>> Begin RECORDS FOR THIS EXERCISE

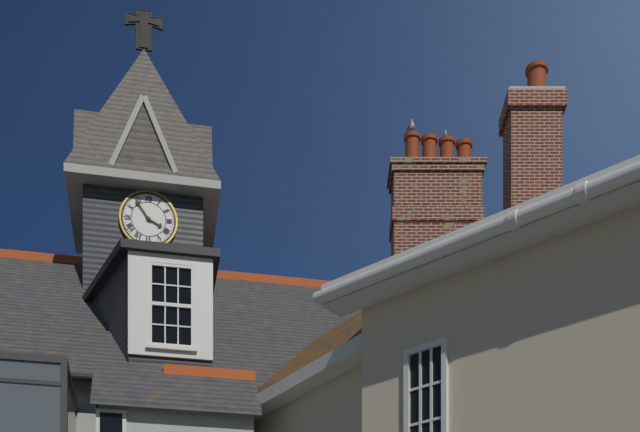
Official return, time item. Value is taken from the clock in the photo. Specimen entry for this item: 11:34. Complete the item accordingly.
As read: 3:54
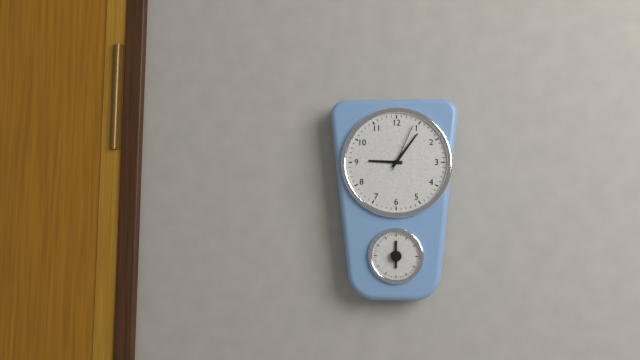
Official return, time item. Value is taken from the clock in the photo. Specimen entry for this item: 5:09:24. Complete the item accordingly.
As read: 9:06:04
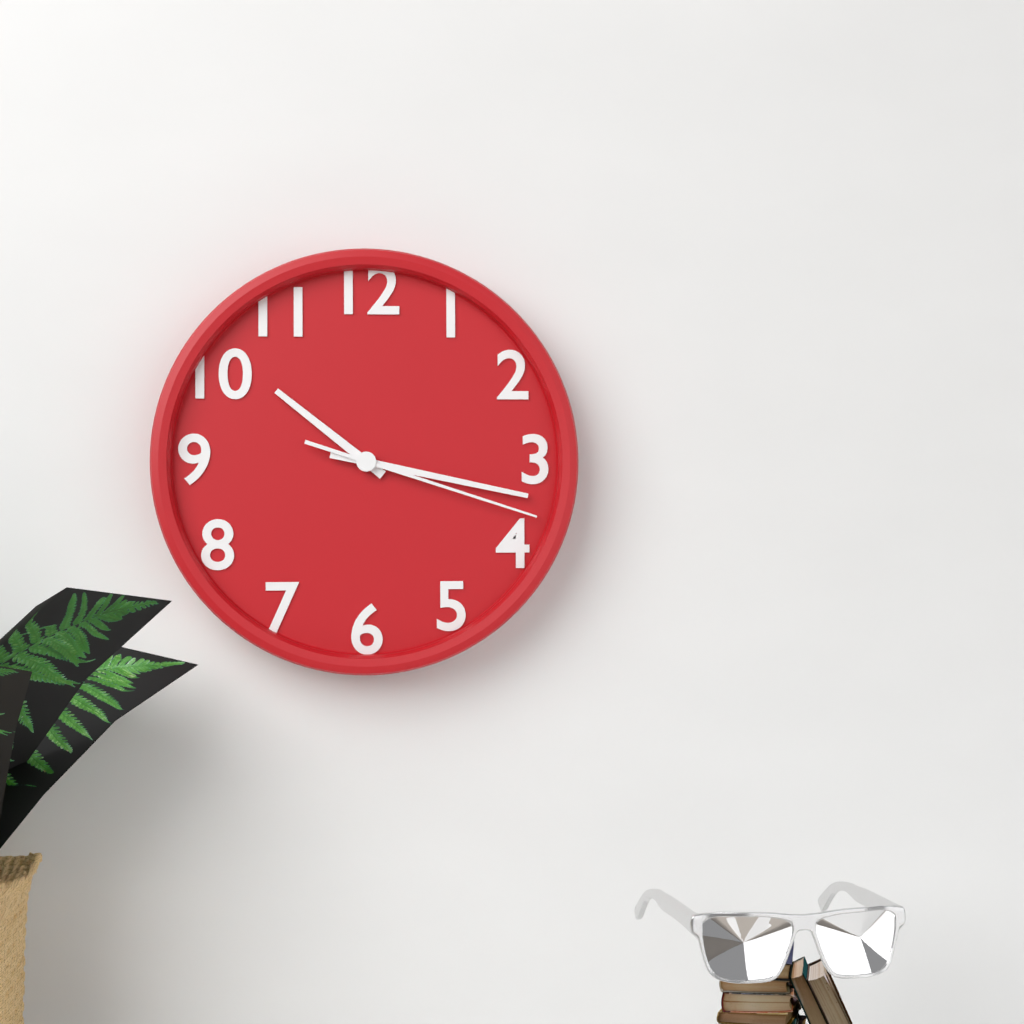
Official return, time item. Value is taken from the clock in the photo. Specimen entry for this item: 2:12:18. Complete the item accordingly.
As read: 10:17:18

>> End RECORDS FOR THIS EXERCISE

**WORK TO BE COMPLETED**
Rewrite all the entries above with "photo" replaced by "image" and nothing else changed. Omit the pictures from your version.

**CORRECT RESPONSE**
Official return, time item. Value is taken from the clock in the image. Specimen entry for this item: 11:34. Complete the item accordingly.
As read: 3:54
Official return, time item. Value is taken from the clock in the image. Specimen entry for this item: 5:09:24. Complete the item accordingly.
As read: 9:06:04
Official return, time item. Value is taken from the clock in the image. Specimen entry for this item: 2:12:18. Complete the item accordingly.
As read: 10:17:18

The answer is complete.